## [The tasks]
a: In the Hauschka interview, which percussionist performed the Cologne concert with him?
b: Carry on the Hauschka interview from the point where it stops.

## [Selected extract]

Hauschka

German pianist and composer Volker Bertelmann, better known as Hauschka, has won acclaim from many different quarters for his transpositions of the rhythms and structures of electronic music onto the prepared piano. We caught up with him after his concert with percussionist Kai Angermann at the Ambientfestival Zivilisation der Liebe in Cologne to talk about his approach, collaborations, and the meaning of pop.

Can you tell us a little about where the idea of the prepared piano comes from, and why you decided to explore this approach to the instrument?

I was not aware of the tradition of prepared piano – I didn’t know about John Cage at that time when I started. I was coming a from a background of electronic and experimental music, and so I tried to find a way of playing that kind of music with a piano. The only way I could work on that without a computer was by attaching things that make sound on top of the strings. That was the idea.

You mention John Cage – his influence seems to have really expanded over the last five years or so, with artists in a wide range of fields are responding to his work on chance, on prepared instruments, on silence. Why do you think this sudden surge in interest is happening now?

## [Information supplied]

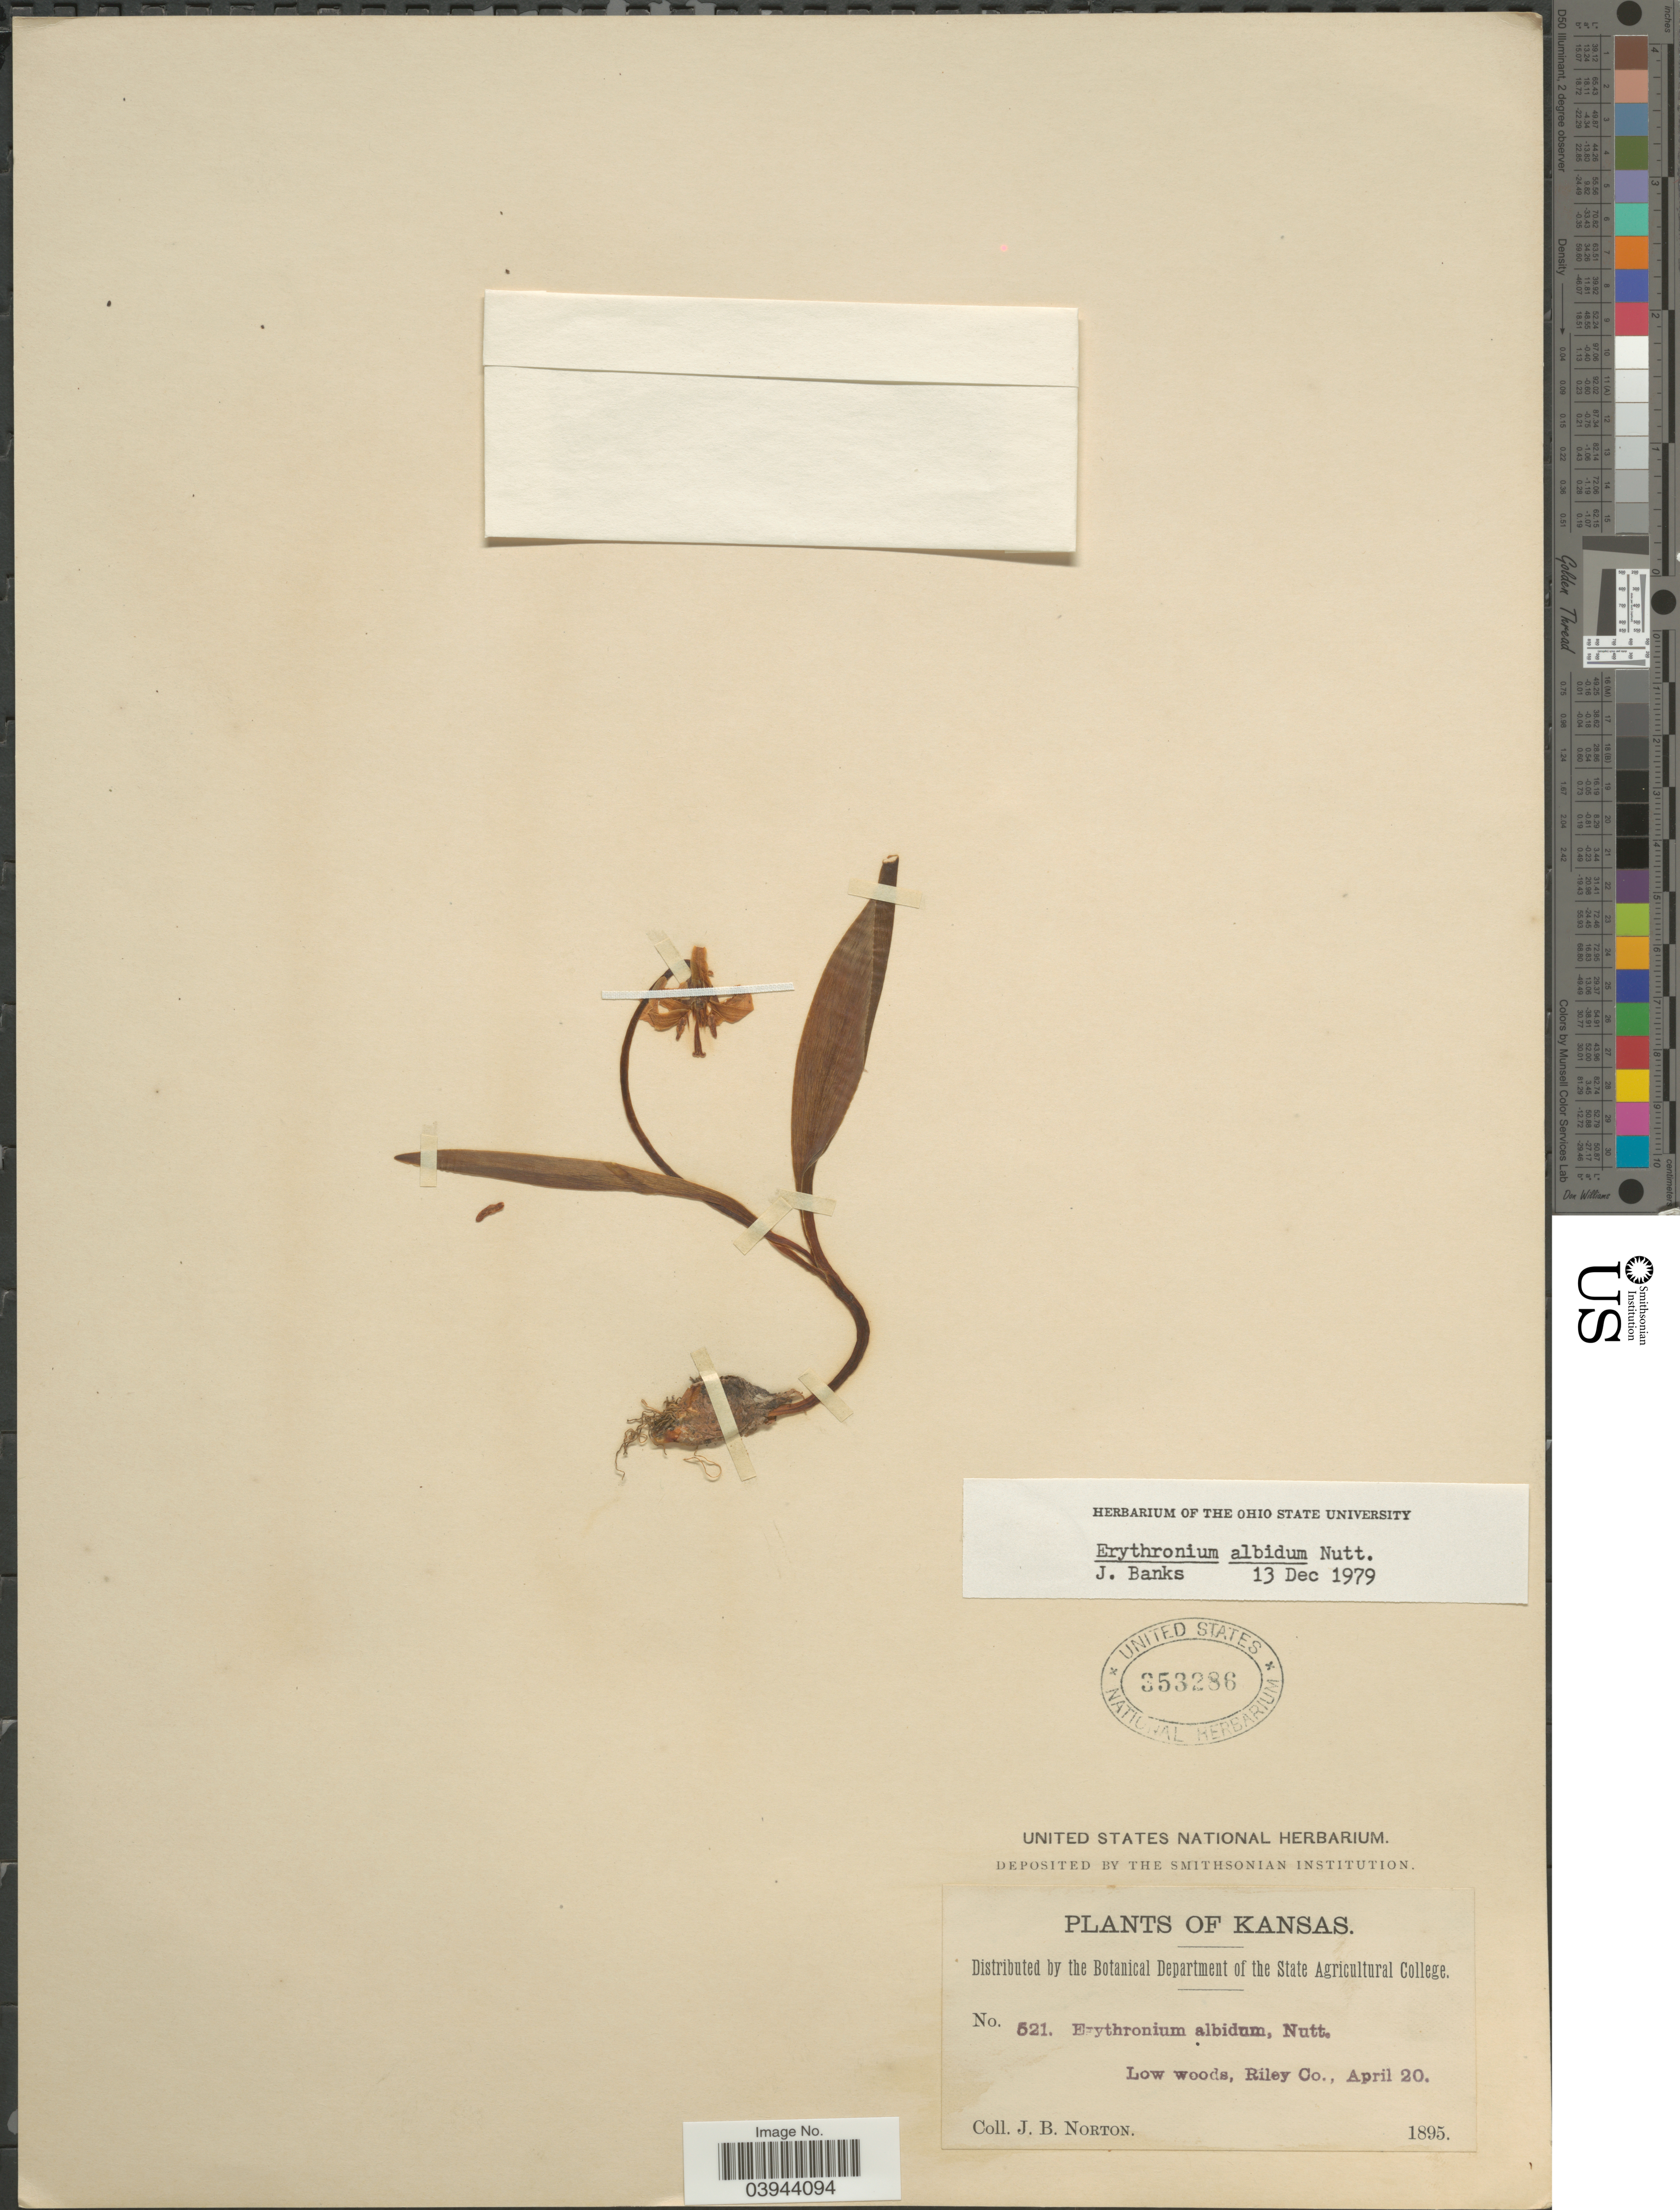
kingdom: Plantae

## [Written responses]
a: Kai Angermann

b:
I would say, when he was alive and he was proposing these ideas, people thought that maybe he was a kind of weird guy. And when he was proposing them, maybe only a small number of people were really aware that these were quite revolutionary ideas, of using, whatever, sound elements or of taking every sound as music. I think in our day there is hardly no chance of avoiding that because… you know, we’ve heard pretty much everything, in terms of composition or of pop music, classical music and so on. And I think that once you’ve suddenly realised that the idea of prepared piano’s very simple, but it has a big effect, because it creates a lot of new sounds – it’s an endless sound machine – then, well, it’s fascinating. And it’s handmade, which I think is wonderful.

You have experimental and avant-garde influences, but your music reaches a wider audience, and your records are put out through a pop label (Fat Cat). What does ‘pop’ mean to you? And how do you understand the relationship in your music between the pop aesthetic and the more avant-garde one?

Well, in my work I would say the ‘pop’ part is the chords. And the avant-garde part is the noise. And I would say my music, it constantly changes [between the two], and sometimes it’s both. So I have a kind of chain on top of the strings, and it rattles, and at the same time I play chords. So in a way I have both parts. Pop music means for me straight melodies, hooks. Or proper chord structures, that gives you a kind of, I don’t know, maybe ‘indie-pop’ feeling, where you have like certain chords that are banging in eights.

When I listen to your music, I’m aware on a kind of intellectual level of these two streams, yet I don’t hear any contradiction or disjunction between the two – it’s completely seamless. But when you talk of chords and noise, that makes me think in terms of intelligibility and unintelligibility – you know, chords have a structure that everyone knows and can recognise straight away, and there are rules determining their construction, and so on. Whereas noise…

Well, it is random and destructive sometimes. It’s a little bit like: structure and destruction. These two things as well, at the same time.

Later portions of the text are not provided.